Köln, 2015 Foto: H.S.

22.06.2017 - von Albrecht Goeschel

Wer glaubt, die Diskriminierung der Älteren sei erst mit solchen Täuschungsmanövern wie der Riester-Rente etc. gekommen, der irrt. Wie es typisch ist für den so genannten Sozialstaat wurden die schlimmsten Gemeinheiten scheibchenweise, schrittweise, schleichend schon viel früher gestartet.

In diesem Zusammenhang muss unbedingt vom „Gesundheits-Struktur-Gesetz“ (GSG) des Jahres 1992 geredet werden.

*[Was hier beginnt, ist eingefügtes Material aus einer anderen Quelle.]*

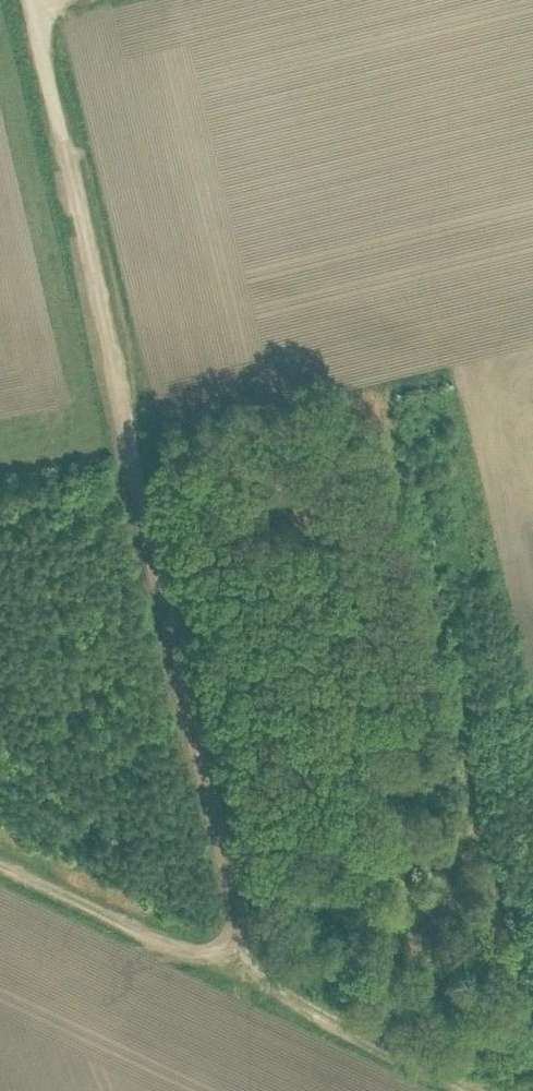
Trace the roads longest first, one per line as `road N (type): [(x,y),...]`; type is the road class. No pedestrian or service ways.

Dieses Gesetz war die bisher übelste Schreibtischtat das damaligen Gesundheitsministers Seehofer (CSU). Eifrig mitgeholfen bei dieser Verbesserung der „Sozialen Gerechtigkeit“ hat, wie üblich, die SPD.

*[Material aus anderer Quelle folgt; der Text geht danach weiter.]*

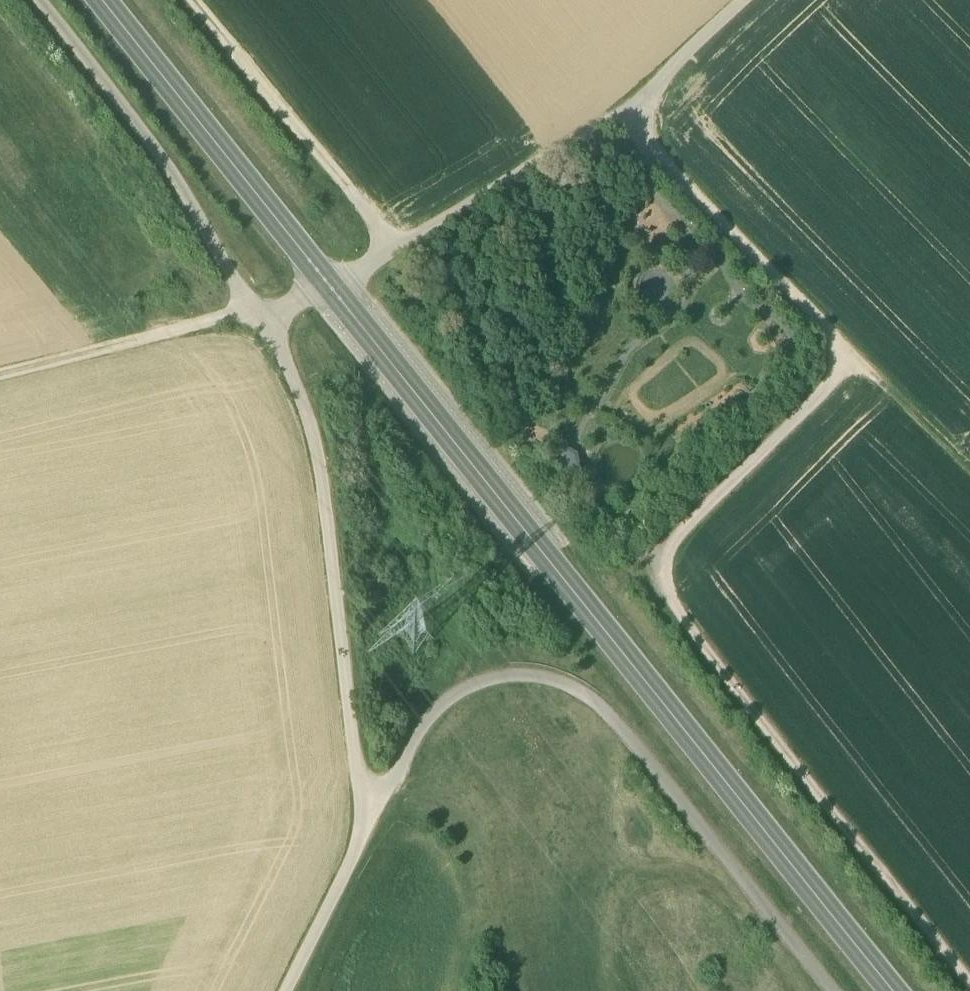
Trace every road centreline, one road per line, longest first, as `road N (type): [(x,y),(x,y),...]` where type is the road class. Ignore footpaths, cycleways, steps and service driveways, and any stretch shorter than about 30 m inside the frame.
road 1 (secondary): [(894,990),(103,0)]
road 2 (track): [(835,990),(618,724),(565,683),(516,673),(475,683),(435,712),(368,817),(283,990)]
road 3 (track): [(969,979),(767,733),(677,604),(668,568),(678,540),(856,360)]
road 4 (track): [(747,0),(616,119),(269,315)]
road 5 (track): [(269,315),(311,437),(368,817)]
road 6 (track): [(616,119),(969,471)]
road 7 (track): [(269,315),(242,290),(136,125),(37,0)]
road 8 (track): [(396,245),(195,0)]
road 9 (track): [(269,315),(235,315),(0,375)]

Für die Älteren waren zwei Dinge besonders negativ:
Erstens war diese „Reform“ der Startschuss für die spätere Eliminierung der regionalen autonomen Orts-, Innungs- und Betriebskrankenkassen und deren Umwandlung in landesweite oder auch länderübergreifende Kassenkonzerne. Da war es dann bald Schluss mit der „Versichertennähe“.

Der zweite, noch schlimmere Schlag gegen die älteren Versicherten war die Eliminierung des Finanzausgleiches der vormaligen Krankenversicherung der Rentner.Statt dessen wurde ein so genannter allgemeiner „Risiko-Struktur-Ausgleich“ (RSA) für die gesamte Gesetzliche Krankenversicherung eingeführt. Die krankenversicherten Rentner und Rentnerinnen wurden dadurch deutlich schlechter gestellt.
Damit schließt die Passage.